- [Work instruction] Your response should consist of the entire listing, transcribed exactly, with every image left out.

- [Data provided]
[Start of section]

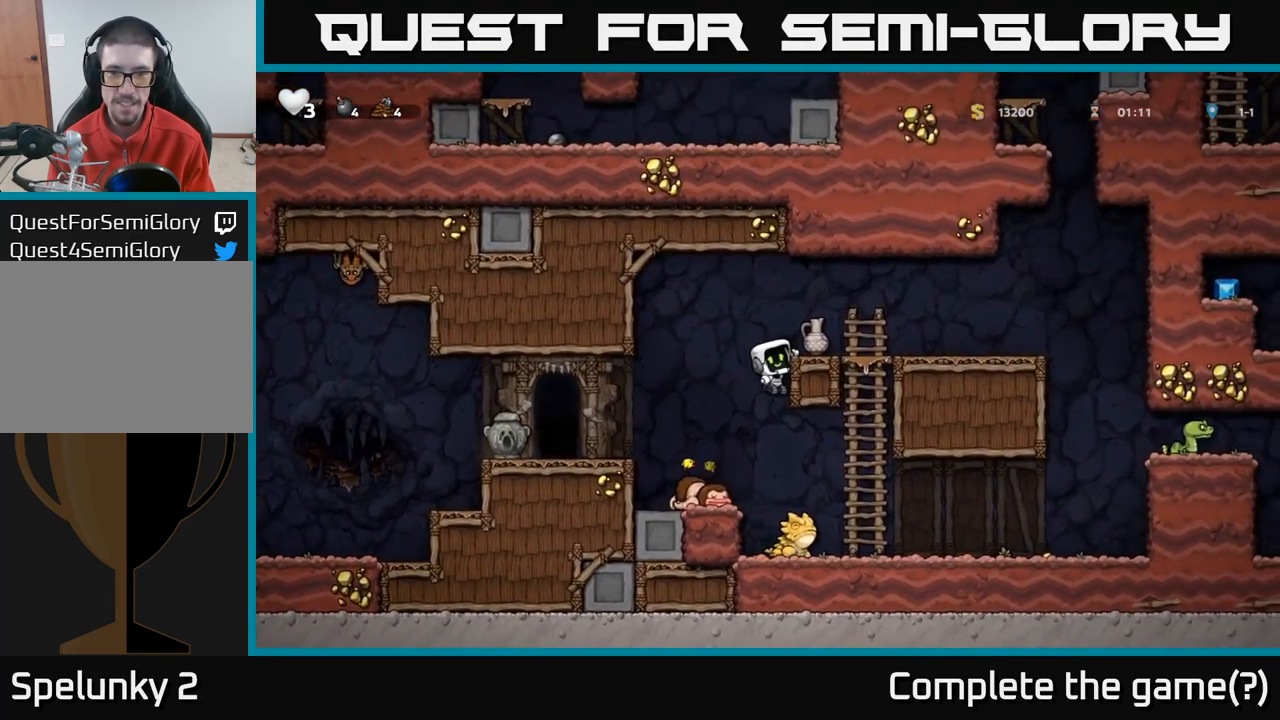
{"buttons": [], "left_stick": "down", "right_stick": "center", "events": [[133, "A", "up"], [167, "left_stick", "center"], [400, "left_stick", "down"]]}
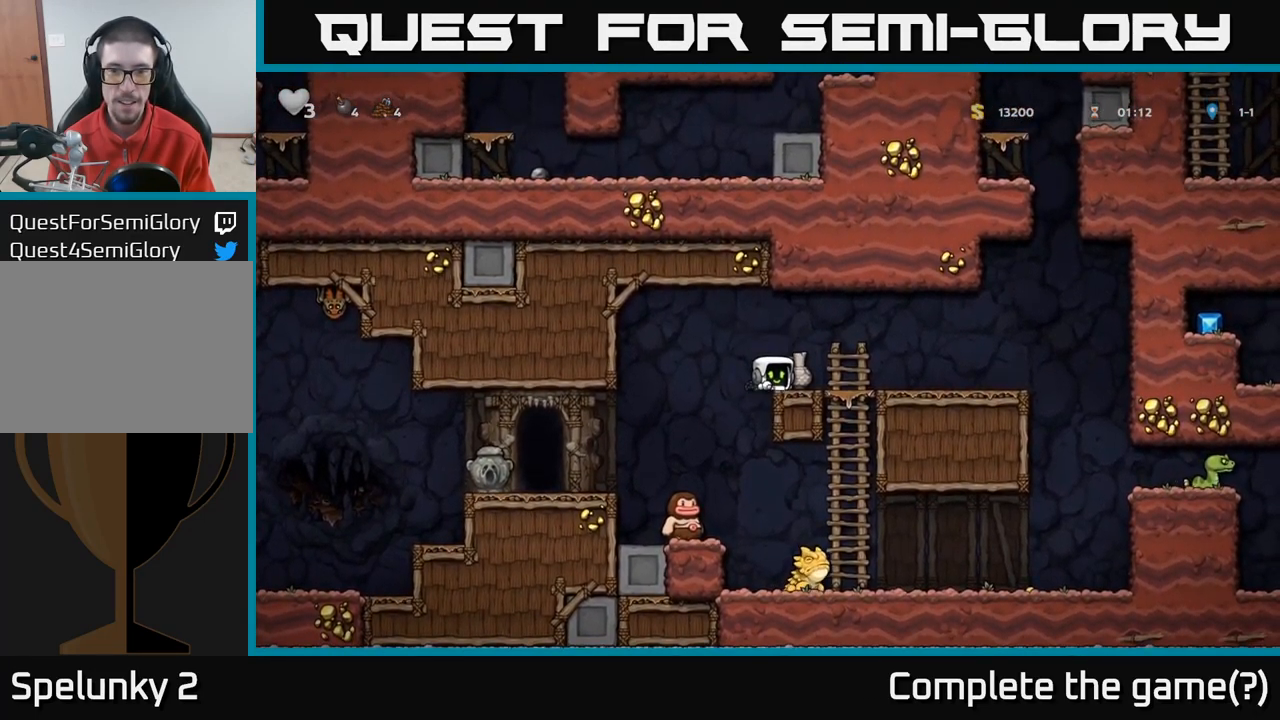
{"buttons": [], "left_stick": "center", "right_stick": "center", "events": [[67, "left_stick", "right"], [183, "left_stick", "down"], [267, "X", "down"], [350, "left_stick", "center"], [400, "X", "up"]]}
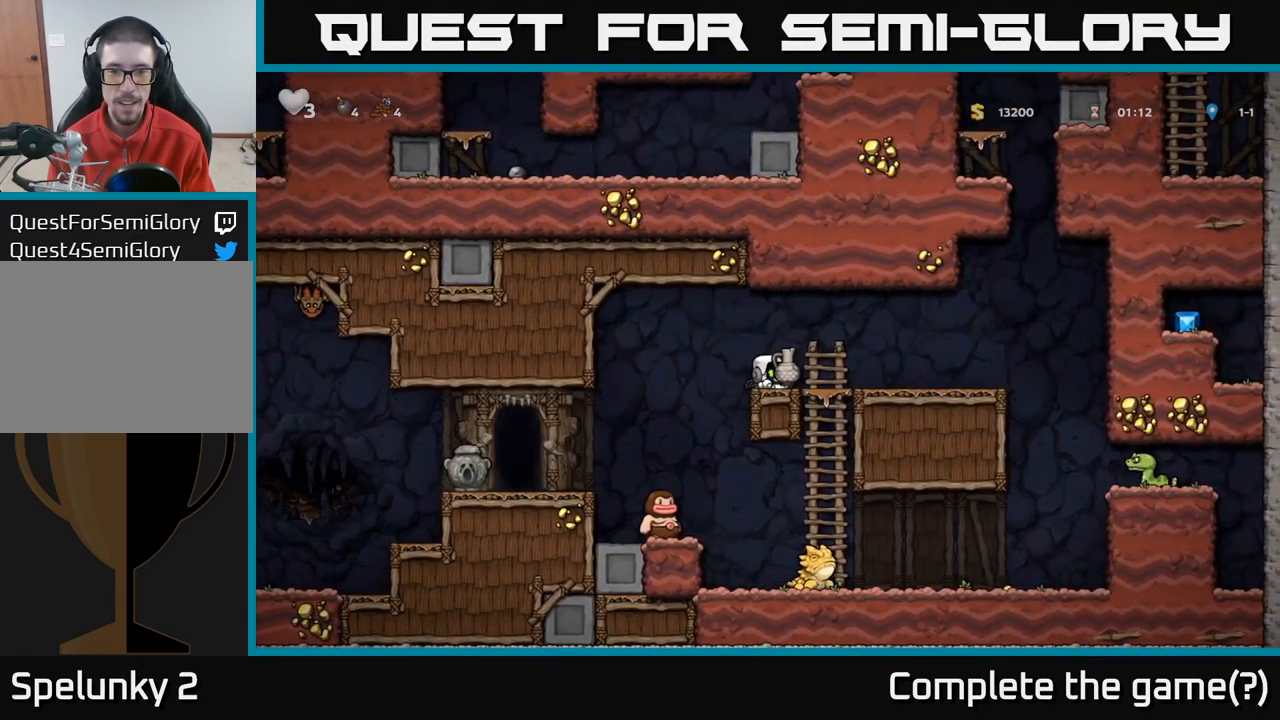
{"buttons": [], "left_stick": "center", "right_stick": "center", "events": [[117, "X", "down"], [217, "X", "up"]]}
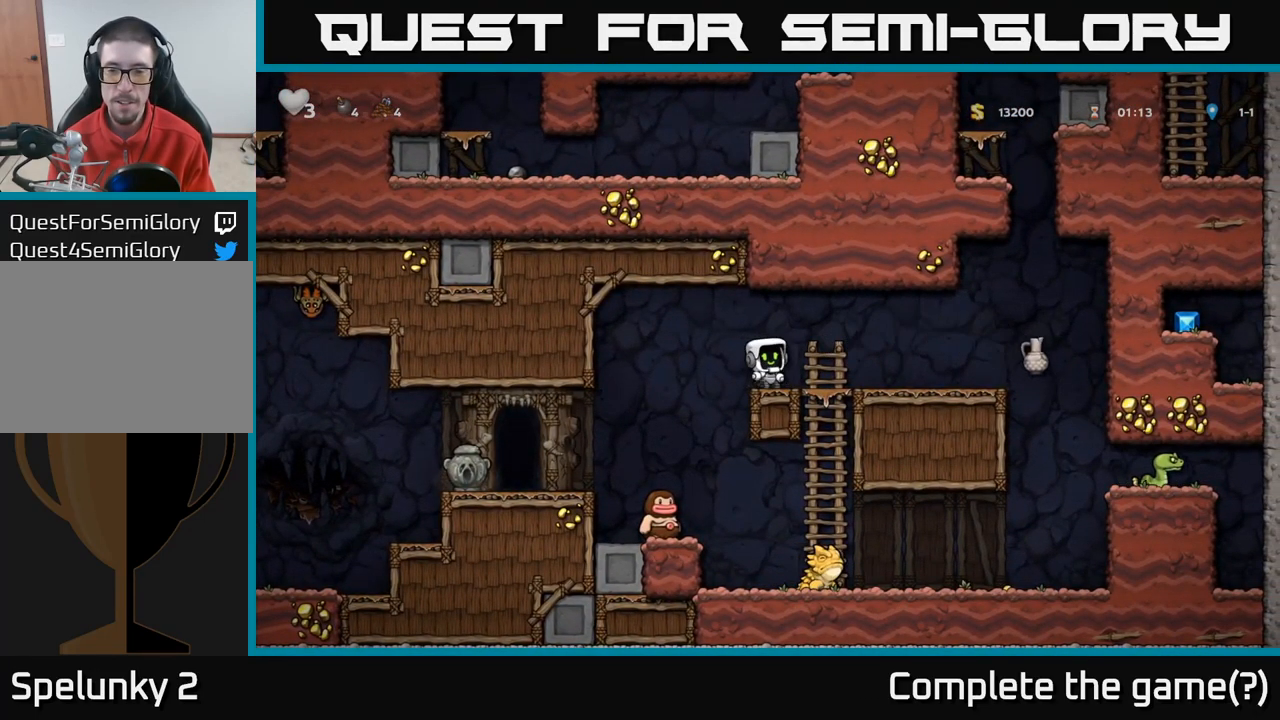
{"buttons": ["A"], "left_stick": "right", "right_stick": "center", "events": [[67, "left_stick", "right"], [350, "A", "down"]]}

[End of section]

- [Your solution]
{"buttons": [], "left_stick": "down", "right_stick": "center", "events": [[133, "A", "up"], [167, "left_stick", "center"], [400, "left_stick", "down"]]}
{"buttons": [], "left_stick": "center", "right_stick": "center", "events": [[67, "left_stick", "right"], [183, "left_stick", "down"], [267, "X", "down"], [350, "left_stick", "center"], [400, "X", "up"]]}
{"buttons": [], "left_stick": "center", "right_stick": "center", "events": [[117, "X", "down"], [217, "X", "up"]]}
{"buttons": ["A"], "left_stick": "right", "right_stick": "center", "events": [[67, "left_stick", "right"], [350, "A", "down"]]}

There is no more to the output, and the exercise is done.